Im Herbst 1966 war ich in der Haftanstalt Naumburg bei einer Beschuldigtenvernehmung bemüht zu begreifen, was der Häftling meinte, wenn er sagte: »Dann fasste ich sie bei den Rollhügeln …«. Er hatte eine Freundin beim Geschlechtsverkehr erwürgt. Ich wusste nicht, was an einer Frau der Rollhügel ist. Er war geistig nicht voll entwickelt, so hatte ich ohnehin Mühe zu begreifen, was er meinte. Als dann auch noch die Tür geöffnet wurde und mir ein Posten einen Zettel reichte, war ich zunächst etwas verärgert. Aber als ich las: »Sofort persönlich beim K-Leiter in Halle erscheinen«, war mir klar, dass es wieder irgendwo einen neuen Fall gegeben hatte. Ich brach die Vernehmung ab, ohne zu wissen, was ein Rollhügel ist, und fuhr nach Halle.

Im Zimmer des K-Leiters saßen zwei mir unbekannte Zivilisten. Mir wurde mitgeteilt, dass die Gäste Mitarbeiter des Ministeriums für Staatssicherheit aus Berlin seien, die eine Unterredung mit mir führen wollten. So gingen wir in mein Zimmer.

Beide stellten sich als Mitarbeiter der Kaderabteilung des MfS vor, und nach einigen belanglosen Worten stellten sie die Frage, ob ich bereit sei, in das Ministerium zu wechseln. Dort würde eine Spezialabteilung aufgebaut, in der hauptsächlich erfahrene Kriminalisten aus der gesamten DDR arbeiten würden. Ich sei vorgesehen, in einem Referat zur Untersuchung von Tötungsdelikten Dienst zu verrichten, und sollte das mit meiner Frau bereden. Der Wechsel könne im Frühjahr 1967 erfolgen, ich bekäme eine Wohnung in Berlin und alles andere würde durch das Ministerium geregelt. Am nächsten Tag sollte ich dem K-Leiter die Entscheidung mitteilen. So war nach einer halben Stunde die Unterredung beendet.
**********
Führen Sie den Textauszug über das Angebot des Ministeriums für Staatssicherheit, nach Berlin zu wechseln, im Anschluss an seinen letzten Satz weiter.
**********
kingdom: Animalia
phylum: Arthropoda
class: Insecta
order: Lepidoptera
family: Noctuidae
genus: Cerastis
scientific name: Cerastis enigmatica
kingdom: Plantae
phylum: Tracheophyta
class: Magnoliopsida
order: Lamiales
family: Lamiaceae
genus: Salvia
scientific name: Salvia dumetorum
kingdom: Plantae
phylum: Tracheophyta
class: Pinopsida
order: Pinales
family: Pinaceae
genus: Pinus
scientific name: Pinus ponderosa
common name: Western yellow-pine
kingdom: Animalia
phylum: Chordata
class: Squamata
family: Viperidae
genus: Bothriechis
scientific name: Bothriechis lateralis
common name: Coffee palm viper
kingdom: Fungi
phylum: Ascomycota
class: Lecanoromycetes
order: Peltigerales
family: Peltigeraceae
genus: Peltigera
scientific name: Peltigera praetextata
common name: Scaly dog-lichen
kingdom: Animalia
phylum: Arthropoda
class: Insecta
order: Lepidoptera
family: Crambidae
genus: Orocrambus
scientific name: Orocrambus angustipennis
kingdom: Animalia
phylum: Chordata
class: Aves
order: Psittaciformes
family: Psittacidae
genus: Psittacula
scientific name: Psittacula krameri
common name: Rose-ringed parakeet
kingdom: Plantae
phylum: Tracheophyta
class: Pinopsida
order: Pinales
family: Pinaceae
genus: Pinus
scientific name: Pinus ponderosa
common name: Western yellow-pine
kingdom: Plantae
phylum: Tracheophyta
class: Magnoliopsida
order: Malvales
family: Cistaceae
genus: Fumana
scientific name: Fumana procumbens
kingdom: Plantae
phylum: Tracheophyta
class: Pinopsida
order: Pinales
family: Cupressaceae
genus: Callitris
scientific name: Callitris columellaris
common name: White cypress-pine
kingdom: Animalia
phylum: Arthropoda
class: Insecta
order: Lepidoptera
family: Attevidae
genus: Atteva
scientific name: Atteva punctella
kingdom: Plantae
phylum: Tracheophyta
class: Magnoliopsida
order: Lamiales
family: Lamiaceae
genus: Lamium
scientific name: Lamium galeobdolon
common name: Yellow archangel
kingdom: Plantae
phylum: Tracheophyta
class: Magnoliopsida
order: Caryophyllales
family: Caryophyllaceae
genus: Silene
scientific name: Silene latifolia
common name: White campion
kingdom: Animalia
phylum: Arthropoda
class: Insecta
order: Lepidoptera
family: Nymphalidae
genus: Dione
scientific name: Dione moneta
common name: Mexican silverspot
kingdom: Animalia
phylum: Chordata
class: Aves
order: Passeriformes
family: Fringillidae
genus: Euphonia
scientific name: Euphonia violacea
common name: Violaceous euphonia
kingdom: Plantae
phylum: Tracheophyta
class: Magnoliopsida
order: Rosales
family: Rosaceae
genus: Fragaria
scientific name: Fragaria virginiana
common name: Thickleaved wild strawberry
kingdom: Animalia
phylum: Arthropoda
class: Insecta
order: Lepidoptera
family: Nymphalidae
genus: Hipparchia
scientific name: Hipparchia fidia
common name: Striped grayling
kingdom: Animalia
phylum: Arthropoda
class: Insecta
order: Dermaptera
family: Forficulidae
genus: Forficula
**********
• _Bearbeitung_
Für mich war dieses Angebot auch eine Anerkennung meiner bisherigen Untersuchungstätigkeit. Es gab für mich keine andere Antwort, als dieses Angebot anzunehmen. Meine Ehefrau war aber nicht so begeistert wie ich. Unser Sohn hatte bald Jugendweihe, die er dann in einer fremden Umgebung feiern würde. Doch es gab keinen Streit.

Aber vor dieser Entscheidung von meiner Ehefrau und mir hatten wir schwierige Gespräche mit unserem Sohn Udo, unserem einzigen Kind. Er war zwölf Jahre alt und wollte seine Klassenkameraden nicht verlassen. Wir hatten große Mühe, ihn für den Umzug zu begeistern. Doch die größten Schwierigkeiten hatten wir mit der Mutter meiner Frau. Sie weinte um ihren Udo, an welchem sie abgöttisch hing. Sie war jahrelang mit der Straßenbahn in unsere Wohnung gefahren, hatte dort den schlafenden Jungen von meiner Ehefrau übernommen, ihn den ganzen Tag betreut, mit ihm gespielt, gesungen und geweint und sollte sich nun von ihm trennen. Abends hatte sie, als Udo noch klein war, ihn an meine Ehefrau in unserer Wohnung übergeben und ihn später, als er schon laufen konnte, zur Straßenbahn gebracht, wo ihn meine Frau, aus den Bunawerken kommend, wieder übernahm.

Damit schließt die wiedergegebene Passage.